EXTRACTED DATA START

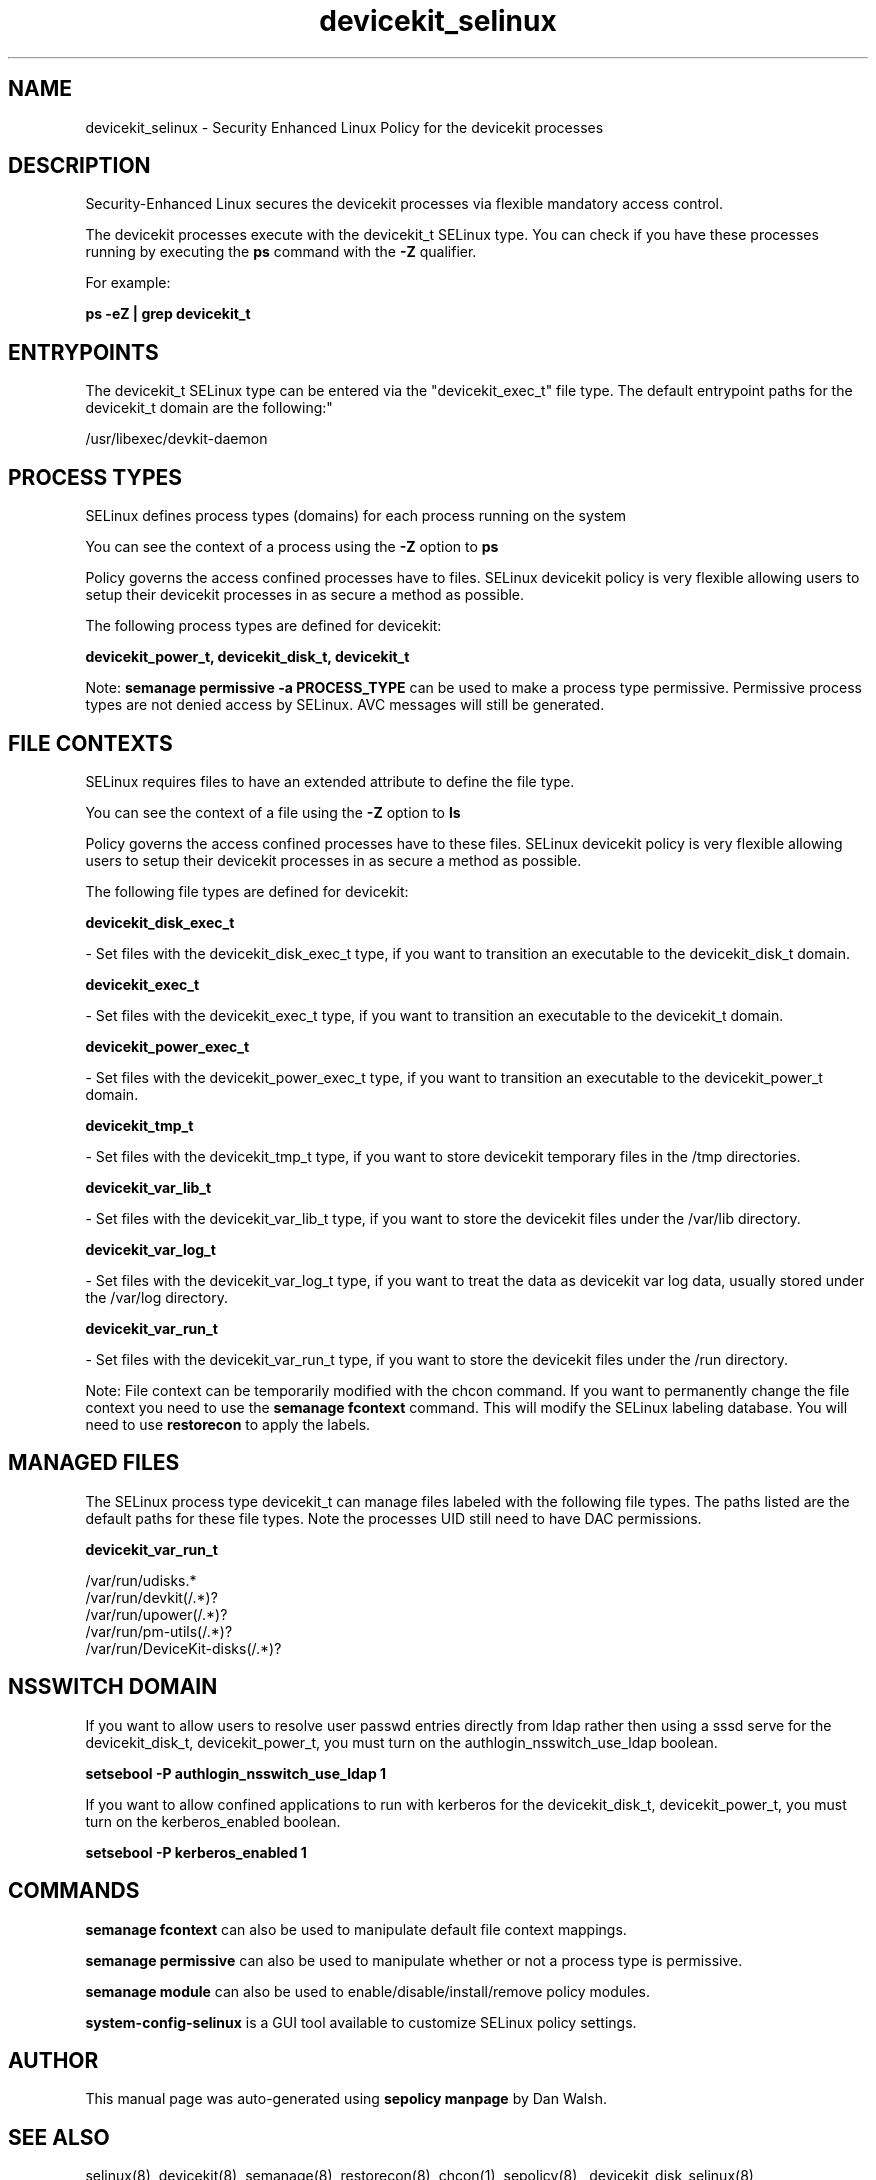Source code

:.TH  "devicekit_selinux"  "8"  "12-11-01" "devicekit" "SELinux Policy documentation for devicekit"
.SH "NAME"
devicekit_selinux \- Security Enhanced Linux Policy for the devicekit processes
.SH "DESCRIPTION"

Security-Enhanced Linux secures the devicekit processes via flexible mandatory access control.

The devicekit processes execute with the devicekit_t SELinux type. You can check if you have these processes running by executing the \fBps\fP command with the \fB\-Z\fP qualifier.

For example:

.B ps -eZ | grep devicekit_t


.SH "ENTRYPOINTS"

The devicekit_t SELinux type can be entered via the "devicekit_exec_t" file type.  The default entrypoint paths for the devicekit_t domain are the following:"

/usr/libexec/devkit-daemon
.SH PROCESS TYPES
SELinux defines process types (domains) for each process running on the system
.PP
You can see the context of a process using the \fB\-Z\fP option to \fBps\bP
.PP
Policy governs the access confined processes have to files.
SELinux devicekit policy is very flexible allowing users to setup their devicekit processes in as secure a method as possible.
.PP
The following process types are defined for devicekit:

.EX
.B devicekit_power_t, devicekit_disk_t, devicekit_t
.EE
.PP
Note:
.B semanage permissive -a PROCESS_TYPE
can be used to make a process type permissive. Permissive process types are not denied access by SELinux. AVC messages will still be generated.

.SH FILE CONTEXTS
SELinux requires files to have an extended attribute to define the file type.
.PP
You can see the context of a file using the \fB\-Z\fP option to \fBls\bP
.PP
Policy governs the access confined processes have to these files.
SELinux devicekit policy is very flexible allowing users to setup their devicekit processes in as secure a method as possible.
.PP
The following file types are defined for devicekit:


.EX
.PP
.B devicekit_disk_exec_t
.EE

- Set files with the devicekit_disk_exec_t type, if you want to transition an executable to the devicekit_disk_t domain.


.EX
.PP
.B devicekit_exec_t
.EE

- Set files with the devicekit_exec_t type, if you want to transition an executable to the devicekit_t domain.


.EX
.PP
.B devicekit_power_exec_t
.EE

- Set files with the devicekit_power_exec_t type, if you want to transition an executable to the devicekit_power_t domain.


.EX
.PP
.B devicekit_tmp_t
.EE

- Set files with the devicekit_tmp_t type, if you want to store devicekit temporary files in the /tmp directories.


.EX
.PP
.B devicekit_var_lib_t
.EE

- Set files with the devicekit_var_lib_t type, if you want to store the devicekit files under the /var/lib directory.


.EX
.PP
.B devicekit_var_log_t
.EE

- Set files with the devicekit_var_log_t type, if you want to treat the data as devicekit var log data, usually stored under the /var/log directory.


.EX
.PP
.B devicekit_var_run_t
.EE

- Set files with the devicekit_var_run_t type, if you want to store the devicekit files under the /run directory.


.PP
Note: File context can be temporarily modified with the chcon command.  If you want to permanently change the file context you need to use the
.B semanage fcontext
command.  This will modify the SELinux labeling database.  You will need to use
.B restorecon
to apply the labels.

.SH "MANAGED FILES"

The SELinux process type devicekit_t can manage files labeled with the following file types.  The paths listed are the default paths for these file types.  Note the processes UID still need to have DAC permissions.

.br
.B devicekit_var_run_t

	/var/run/udisks.*
.br
	/var/run/devkit(/.*)?
.br
	/var/run/upower(/.*)?
.br
	/var/run/pm-utils(/.*)?
.br
	/var/run/DeviceKit-disks(/.*)?
.br

.SH NSSWITCH DOMAIN

.PP
If you want to allow users to resolve user passwd entries directly from ldap rather then using a sssd serve for the devicekit_disk_t, devicekit_power_t, you must turn on the authlogin_nsswitch_use_ldap boolean.

.EX
.B setsebool -P authlogin_nsswitch_use_ldap 1
.EE

.PP
If you want to allow confined applications to run with kerberos for the devicekit_disk_t, devicekit_power_t, you must turn on the kerberos_enabled boolean.

.EX
.B setsebool -P kerberos_enabled 1
.EE

.SH "COMMANDS"
.B semanage fcontext
can also be used to manipulate default file context mappings.
.PP
.B semanage permissive
can also be used to manipulate whether or not a process type is permissive.
.PP
.B semanage module
can also be used to enable/disable/install/remove policy modules.

.PP
.B system-config-selinux
is a GUI tool available to customize SELinux policy settings.

.SH AUTHOR
This manual page was auto-generated using
.B "sepolicy manpage"
by Dan Walsh.

.SH "SEE ALSO"
selinux(8), devicekit(8), semanage(8), restorecon(8), chcon(1), sepolicy(8)
, devicekit_disk_selinux(8), devicekit_power_selinux(8)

EXTRACTED DATA END

### TASK
Return, unchanged, the run of lines above that opens with the line containing "The following process" and closes with the line containing "can be used". Include both.

### ANSWER BOX
The following process types are defined for devicekit:

.EX
.B devicekit_power_t, devicekit_disk_t, devicekit_t
.EE
.PP
Note:
.B semanage permissive -a PROCESS_TYPE
can be used to make a process type permissive. Permissive process types are not denied access by SELinux. AVC messages will still be generated.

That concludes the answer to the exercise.